Selecting an appropriate biological testing battery requires professional judgement and is not a simple check-box exercise. Animal welfare guidelines should be considered to minimize animal testing. Some examples of typical strategies and rationale applied to justify waiving certain biological tests for tissue implants are given below; however, in some cases, novel materials may require more comprehensive testing.

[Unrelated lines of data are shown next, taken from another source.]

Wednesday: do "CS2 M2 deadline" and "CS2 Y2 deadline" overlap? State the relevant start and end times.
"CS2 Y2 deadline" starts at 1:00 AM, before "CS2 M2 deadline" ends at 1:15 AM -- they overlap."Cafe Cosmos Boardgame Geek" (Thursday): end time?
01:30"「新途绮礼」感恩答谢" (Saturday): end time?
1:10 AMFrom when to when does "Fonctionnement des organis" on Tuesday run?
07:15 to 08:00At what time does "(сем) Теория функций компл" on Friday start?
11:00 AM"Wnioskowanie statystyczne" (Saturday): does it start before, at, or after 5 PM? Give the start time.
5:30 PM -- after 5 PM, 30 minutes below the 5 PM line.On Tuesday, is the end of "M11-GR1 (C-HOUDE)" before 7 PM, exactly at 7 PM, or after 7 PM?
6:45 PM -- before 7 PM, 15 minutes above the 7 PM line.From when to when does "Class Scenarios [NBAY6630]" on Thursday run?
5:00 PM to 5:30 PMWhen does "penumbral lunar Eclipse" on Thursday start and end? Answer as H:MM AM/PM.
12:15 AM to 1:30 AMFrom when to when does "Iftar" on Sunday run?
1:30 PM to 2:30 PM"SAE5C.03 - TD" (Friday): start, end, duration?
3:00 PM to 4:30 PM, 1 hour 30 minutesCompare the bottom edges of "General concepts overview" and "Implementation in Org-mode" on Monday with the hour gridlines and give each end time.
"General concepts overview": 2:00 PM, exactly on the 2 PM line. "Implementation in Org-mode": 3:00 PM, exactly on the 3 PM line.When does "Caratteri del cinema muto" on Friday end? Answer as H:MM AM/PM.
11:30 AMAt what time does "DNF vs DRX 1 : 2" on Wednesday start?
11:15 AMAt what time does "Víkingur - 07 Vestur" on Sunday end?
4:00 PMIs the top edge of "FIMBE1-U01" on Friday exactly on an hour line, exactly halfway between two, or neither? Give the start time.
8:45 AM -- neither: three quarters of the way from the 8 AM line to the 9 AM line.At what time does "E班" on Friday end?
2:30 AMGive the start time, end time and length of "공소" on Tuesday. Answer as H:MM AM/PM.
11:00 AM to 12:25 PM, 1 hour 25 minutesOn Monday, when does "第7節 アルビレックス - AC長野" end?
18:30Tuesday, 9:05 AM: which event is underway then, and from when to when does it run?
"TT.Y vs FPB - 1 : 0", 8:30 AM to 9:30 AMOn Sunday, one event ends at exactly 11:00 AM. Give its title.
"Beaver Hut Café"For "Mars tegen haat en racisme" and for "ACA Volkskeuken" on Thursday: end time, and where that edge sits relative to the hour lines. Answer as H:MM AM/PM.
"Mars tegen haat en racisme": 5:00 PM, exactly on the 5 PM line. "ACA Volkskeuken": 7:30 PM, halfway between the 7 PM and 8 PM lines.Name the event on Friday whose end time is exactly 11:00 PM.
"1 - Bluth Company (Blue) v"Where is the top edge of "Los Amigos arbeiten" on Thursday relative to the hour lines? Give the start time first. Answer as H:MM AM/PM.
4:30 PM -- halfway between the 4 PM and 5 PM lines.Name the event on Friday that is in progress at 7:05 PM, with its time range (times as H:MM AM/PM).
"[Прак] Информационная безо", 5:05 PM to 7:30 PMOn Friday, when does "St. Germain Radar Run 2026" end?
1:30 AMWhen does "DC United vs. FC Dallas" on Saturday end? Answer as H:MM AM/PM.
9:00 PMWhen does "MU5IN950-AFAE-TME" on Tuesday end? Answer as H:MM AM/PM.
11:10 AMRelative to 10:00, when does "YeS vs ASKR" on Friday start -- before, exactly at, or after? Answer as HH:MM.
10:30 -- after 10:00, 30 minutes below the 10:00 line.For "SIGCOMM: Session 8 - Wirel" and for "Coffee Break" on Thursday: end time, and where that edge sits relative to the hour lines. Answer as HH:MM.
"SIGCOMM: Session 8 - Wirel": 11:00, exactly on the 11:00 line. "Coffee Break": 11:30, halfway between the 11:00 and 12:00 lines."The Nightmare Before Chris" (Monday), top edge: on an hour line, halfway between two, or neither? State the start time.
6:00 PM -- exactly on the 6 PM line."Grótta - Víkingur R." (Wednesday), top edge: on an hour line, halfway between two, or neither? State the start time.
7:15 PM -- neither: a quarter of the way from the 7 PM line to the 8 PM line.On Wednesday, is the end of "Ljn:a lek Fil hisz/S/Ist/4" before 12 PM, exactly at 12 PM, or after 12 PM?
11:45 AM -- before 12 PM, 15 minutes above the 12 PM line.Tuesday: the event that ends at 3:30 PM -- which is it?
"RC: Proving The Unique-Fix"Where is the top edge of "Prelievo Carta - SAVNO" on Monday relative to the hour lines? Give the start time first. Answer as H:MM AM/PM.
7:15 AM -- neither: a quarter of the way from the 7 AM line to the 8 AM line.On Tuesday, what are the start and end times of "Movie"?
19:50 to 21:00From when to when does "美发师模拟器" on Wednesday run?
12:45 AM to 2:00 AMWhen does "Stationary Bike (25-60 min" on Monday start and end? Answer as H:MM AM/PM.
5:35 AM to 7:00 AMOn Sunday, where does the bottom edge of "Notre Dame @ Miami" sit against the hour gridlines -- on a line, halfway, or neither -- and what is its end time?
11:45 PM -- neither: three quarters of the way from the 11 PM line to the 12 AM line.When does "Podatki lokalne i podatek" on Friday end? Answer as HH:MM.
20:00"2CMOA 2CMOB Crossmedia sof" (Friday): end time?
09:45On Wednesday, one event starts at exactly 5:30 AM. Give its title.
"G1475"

  • Section 4.4 of ISO 10993-2:2006 states, “For the purposes of the ISO 10993 series, animal tests shall only be deemed to be justified … when no suitable scientifically validated test method not involving the use of living animals is reasonably and practically available; and when relevant reduction and refinement strategies have been identified and implemented including, if appropriate, obtaining test data from manufacturers and suppliers, and literature searches for toxicity and biocompatibility data.” In addition, Section 4.4 states, “Testing is usually not necessary when sufficient information is already available to perform a risk assessment of the material and/or the medical device … biological testing is usually not necessary, if material characterization (e.g. physical and chemical) demonstrates equivalence to a previously assessed medical device or material with established safety.”
  
  • Section 4.10 of ISO 10993-1:2018 states that, “The biological evaluation shall take into account preclinical tests, clinical investigations, post-market experience from similar medical devices or materials, and other relevant information.” This information can be leveraged as described in Section 4.11: “Where recommendations for endpoint assessment per Annex A are different from prior published versions of this document, a history of safe clinical use can be used to document why additional testing on a commercially-marketed medical device is not needed.”
  
  • Regarding the relevance of testing for material mediated pyrogenicity (i.e., non-endotoxin related), Annex G of ISO 10993-11:2017 states, “It is not necessary to test all new medical devices. However, substances that have previously elicited a pyrogenic response, and/or new chemical entities where the pyrogenic potential is unknown should be evaluated for material-mediated pyrogenicity.” Annex G lists substances that are currently known to elicit a pyrogenic response, including endogenous pyrogens, prostaglandin, inducers, drug substances that disrupt thermoregulatory centers, organic chemicals that act as uncoupling agents of oxidative phosphorylation, naphthylamines, bacterial endotoxins, neurotransmitters, and certain nickel salts.